Dose–response relation of magnesium for cardioversion of atrial fibrillation/flutter in combination with ibutilide. Originally published in 2003, American Society of Health‐System Pharmacists, Inc. All rights reserved. Reprinted with permission from reference 106 (R1609).

Figure 3

Dose–response relation of magnesium for cardioversion of atrial fibrillation/flutter in combination with ibutilide. Originally published in 2003, American Society of Health‐System Pharmacists, Inc. All rights reserved. Reprinted with permission from reference 106 (R1609).

Clinical trial data supporting these findings are limited. Steinwender et al.111 randomized 117 patients with persistent atrial flutter to receive either 4 g of i.v. magnesium or placebo immediately preceding ibutilide administration for chemical cardioversion. The primary endpoint or successful conversion to sinus rhythm within 4 h of the procedure occurred in 85% of the magnesium patients vs. 59% of the placebo patients (P = 0.017). This difference was most notable in patients with typical (P = 0.017) vs. atypical atrial flutter (P = 0.189). Interestingly, although the QTc interval significantly increased from baseline following ibutilide administration, no post-dose differences were seen between the magnesium and placebo groups (P= 0.139). These findings are inconsistent with the pilot and observational data previously discussed. A number of questions remain regarding the role of adjunctive magnesium in AF/flutter patients undergoing chemical cardioversion. The optimal dosage of magnesium, route of administration (i.v. or oral), and duration of therapy all remain unanswered in this population. Given the promise of the current body of evidence, there is a critical need for both mechanistic as well as clinical outcome-based trials to help inform this practice.

Studies have also evaluated whether chronic oral magnesium improves the efficacy and safety of antiarrhythmic agents. McBride et al.112 randomized 34 patients with either atrial or ventricular tachyarrhythmias receiving sotalol or dofetilide to receive twice-daily magnesium l-lactate (504 mg elemental magnesium daily) or placebo for 48 h. The intracellular magnesium concentration, which was low in 63% of participants regardless of the experimental group, significantly increased in the magnesium group (P = 0.002) and was unchanged with placebo (P = 0.32). Magnesium significantly reduced the QTc interval from baseline at both 3 and 51 h vs. placebo (P = 0.015 and P = 0.001, respectively). The investigators also calculated the Tpeak–Tend interval which is a marker of transmural dispersion of repolarization.113 Decreases in dispersion within the myocardium have been suggested to reduce TdP risk.114 A non-significant reduction in Tpeak–Tend was seen in the magnesium group (P = 0.293).

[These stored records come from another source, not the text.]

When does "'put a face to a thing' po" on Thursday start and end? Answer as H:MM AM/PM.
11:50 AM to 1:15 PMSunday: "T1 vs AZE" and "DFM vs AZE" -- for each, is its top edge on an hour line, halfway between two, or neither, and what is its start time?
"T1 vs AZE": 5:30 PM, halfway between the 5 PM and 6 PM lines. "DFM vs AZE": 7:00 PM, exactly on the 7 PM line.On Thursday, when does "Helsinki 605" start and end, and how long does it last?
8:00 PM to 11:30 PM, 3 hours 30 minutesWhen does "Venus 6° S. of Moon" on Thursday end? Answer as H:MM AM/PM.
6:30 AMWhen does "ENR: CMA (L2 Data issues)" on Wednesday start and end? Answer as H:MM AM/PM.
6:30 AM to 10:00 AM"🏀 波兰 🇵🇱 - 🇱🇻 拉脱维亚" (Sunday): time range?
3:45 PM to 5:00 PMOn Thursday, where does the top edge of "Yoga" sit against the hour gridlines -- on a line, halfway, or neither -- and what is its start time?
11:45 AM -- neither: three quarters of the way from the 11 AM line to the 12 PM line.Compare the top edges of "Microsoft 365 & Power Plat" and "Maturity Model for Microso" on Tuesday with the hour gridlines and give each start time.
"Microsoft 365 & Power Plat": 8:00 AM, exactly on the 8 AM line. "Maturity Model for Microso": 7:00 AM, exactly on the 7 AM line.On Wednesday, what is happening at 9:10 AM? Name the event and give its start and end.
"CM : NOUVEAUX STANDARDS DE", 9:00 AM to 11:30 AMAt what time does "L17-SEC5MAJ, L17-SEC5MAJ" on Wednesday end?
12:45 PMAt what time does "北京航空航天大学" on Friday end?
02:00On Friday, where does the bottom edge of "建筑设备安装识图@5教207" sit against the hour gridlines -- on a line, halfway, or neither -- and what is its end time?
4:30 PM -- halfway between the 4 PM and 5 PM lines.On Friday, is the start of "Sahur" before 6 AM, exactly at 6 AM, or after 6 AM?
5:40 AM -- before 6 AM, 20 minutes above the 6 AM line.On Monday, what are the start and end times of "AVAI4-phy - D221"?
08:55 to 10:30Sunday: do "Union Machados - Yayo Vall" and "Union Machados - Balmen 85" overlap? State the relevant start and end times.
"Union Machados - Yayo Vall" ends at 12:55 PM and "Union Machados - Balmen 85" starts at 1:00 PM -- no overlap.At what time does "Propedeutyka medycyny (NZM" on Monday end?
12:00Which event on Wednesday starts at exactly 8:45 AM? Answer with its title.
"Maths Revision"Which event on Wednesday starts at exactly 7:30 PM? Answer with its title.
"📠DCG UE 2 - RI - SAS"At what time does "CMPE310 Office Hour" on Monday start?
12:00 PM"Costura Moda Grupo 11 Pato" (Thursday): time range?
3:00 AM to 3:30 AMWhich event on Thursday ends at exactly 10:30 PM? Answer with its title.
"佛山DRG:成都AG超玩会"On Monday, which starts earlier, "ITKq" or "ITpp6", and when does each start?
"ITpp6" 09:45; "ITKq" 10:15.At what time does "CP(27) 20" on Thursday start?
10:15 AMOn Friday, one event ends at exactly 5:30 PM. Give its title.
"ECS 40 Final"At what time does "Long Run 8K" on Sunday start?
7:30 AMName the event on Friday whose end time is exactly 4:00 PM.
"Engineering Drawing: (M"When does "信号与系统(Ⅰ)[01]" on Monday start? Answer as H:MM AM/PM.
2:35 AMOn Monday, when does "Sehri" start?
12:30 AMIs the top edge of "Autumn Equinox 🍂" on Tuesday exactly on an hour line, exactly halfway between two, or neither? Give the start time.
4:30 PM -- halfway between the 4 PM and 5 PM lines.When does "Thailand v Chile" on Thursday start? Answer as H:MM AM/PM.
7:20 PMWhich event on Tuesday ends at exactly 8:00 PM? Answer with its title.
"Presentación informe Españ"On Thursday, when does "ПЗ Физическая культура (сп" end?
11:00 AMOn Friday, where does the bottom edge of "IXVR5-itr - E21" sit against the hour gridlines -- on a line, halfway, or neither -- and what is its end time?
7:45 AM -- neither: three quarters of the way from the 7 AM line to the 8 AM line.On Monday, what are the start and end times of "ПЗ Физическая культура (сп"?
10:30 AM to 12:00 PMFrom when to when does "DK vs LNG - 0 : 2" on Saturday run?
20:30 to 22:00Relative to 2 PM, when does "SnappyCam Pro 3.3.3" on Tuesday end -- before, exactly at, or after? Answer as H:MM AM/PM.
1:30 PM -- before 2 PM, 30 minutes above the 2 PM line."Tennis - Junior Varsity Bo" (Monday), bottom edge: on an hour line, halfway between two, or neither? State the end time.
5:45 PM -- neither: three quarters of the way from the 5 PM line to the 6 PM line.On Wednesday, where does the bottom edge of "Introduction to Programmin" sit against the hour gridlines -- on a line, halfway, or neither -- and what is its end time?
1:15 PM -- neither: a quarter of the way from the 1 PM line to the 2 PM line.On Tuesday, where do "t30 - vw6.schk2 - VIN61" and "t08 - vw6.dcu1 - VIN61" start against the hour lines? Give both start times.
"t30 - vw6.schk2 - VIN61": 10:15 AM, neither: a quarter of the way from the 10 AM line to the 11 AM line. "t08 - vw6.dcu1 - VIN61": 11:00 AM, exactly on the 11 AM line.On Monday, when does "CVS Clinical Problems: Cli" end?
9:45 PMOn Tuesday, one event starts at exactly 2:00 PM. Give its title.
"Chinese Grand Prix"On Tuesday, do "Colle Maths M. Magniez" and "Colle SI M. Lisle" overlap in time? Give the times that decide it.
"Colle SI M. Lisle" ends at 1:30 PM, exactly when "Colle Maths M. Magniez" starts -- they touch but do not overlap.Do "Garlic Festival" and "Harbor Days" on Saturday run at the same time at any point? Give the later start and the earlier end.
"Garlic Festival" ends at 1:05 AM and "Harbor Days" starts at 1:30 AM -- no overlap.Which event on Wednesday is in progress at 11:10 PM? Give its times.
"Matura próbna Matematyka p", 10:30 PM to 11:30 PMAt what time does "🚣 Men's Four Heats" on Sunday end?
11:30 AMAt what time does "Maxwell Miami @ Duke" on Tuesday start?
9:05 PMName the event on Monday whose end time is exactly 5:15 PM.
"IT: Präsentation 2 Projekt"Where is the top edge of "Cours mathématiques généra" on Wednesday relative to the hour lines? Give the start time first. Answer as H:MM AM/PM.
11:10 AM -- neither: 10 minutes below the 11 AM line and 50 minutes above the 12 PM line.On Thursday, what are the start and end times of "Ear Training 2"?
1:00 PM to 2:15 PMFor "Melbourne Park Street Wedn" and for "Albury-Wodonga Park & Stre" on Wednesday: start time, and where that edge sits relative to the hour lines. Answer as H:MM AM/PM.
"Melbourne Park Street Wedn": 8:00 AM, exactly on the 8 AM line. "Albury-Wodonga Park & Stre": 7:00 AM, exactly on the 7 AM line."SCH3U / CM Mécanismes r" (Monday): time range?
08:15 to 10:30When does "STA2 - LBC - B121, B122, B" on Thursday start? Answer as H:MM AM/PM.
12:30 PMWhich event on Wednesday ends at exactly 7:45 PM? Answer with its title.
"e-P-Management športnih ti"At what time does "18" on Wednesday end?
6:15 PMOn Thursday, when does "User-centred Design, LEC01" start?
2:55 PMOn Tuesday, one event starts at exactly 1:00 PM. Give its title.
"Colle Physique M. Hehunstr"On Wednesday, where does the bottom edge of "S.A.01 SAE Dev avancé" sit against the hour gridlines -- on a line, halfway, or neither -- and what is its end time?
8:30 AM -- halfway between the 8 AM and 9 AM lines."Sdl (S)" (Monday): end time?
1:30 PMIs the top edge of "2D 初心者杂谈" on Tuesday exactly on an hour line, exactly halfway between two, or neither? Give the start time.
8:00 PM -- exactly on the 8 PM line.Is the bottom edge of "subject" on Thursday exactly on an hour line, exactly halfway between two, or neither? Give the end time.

Taken together, this pilot study showed that giving three tablets twice daily of magnesium l-lactate (providing 504 mg elemental magnesium daily) to arrhythmia patients receiving sotalol or dofetilide corrected the intracellular magnesium concentration and shortened their QTc interval.

Despite the positive findings, not all trials have revealed beneficial effects. Baker et al.46,115 randomized 70 patients with an implantable cardioverter defibrillator (as either primary or secondary prevention) to receive either magnesium l-lactate (six tablets daily, providing 504 mg of elemental magnesium) or placebo for 12 months. Similarly to previous investigations, 86% of individuals in this trial (regardless of randomization) had a baseline intracellular magnesium deficiency. Twenty (28.6%) dropped out before the 12-week follow-up timepoint, mostly due to excessive pill burden (six tablets per day) or diarrhoea. No difference in either intracellular or serum magnesium concentrations was seen between the magnesium and placebo groups. Not surprisingly, the primary endpoint of the cumulative incidence of implantable cardioverter defibrillator therapy did not differ between the groups (HR 0.84, 95% CI 0.33–2.12; P = 0.706).115 Quality-of-life measures were also similar between the magnesium and placebo groups. Magnesium did, however, significantly lower systolic blood pressure at 12 weeks vs. placebo (117.7 ± 11.8 vs. 126.3 ± 16.7 mmHg, respectively; P = 0.04).46

Conclusions

Magnesium has a number of potential beneficial effects on the cardiovascular system, most notably antiarrhythmic properties. This includes control of intracellular ion transport pumps responsible for movement of sodium (Na+), calcium (Ca2+), and potassium (K+) as well as reductions in EADs and slowed AV nodal conduction times. These physiologic properties provide promise of the therapeutic benefits that magnesium may have in managing various tachyarrhythmias. These benefits may stem from correcting the intracellular magnesium deficiency that has been found in many patient populations.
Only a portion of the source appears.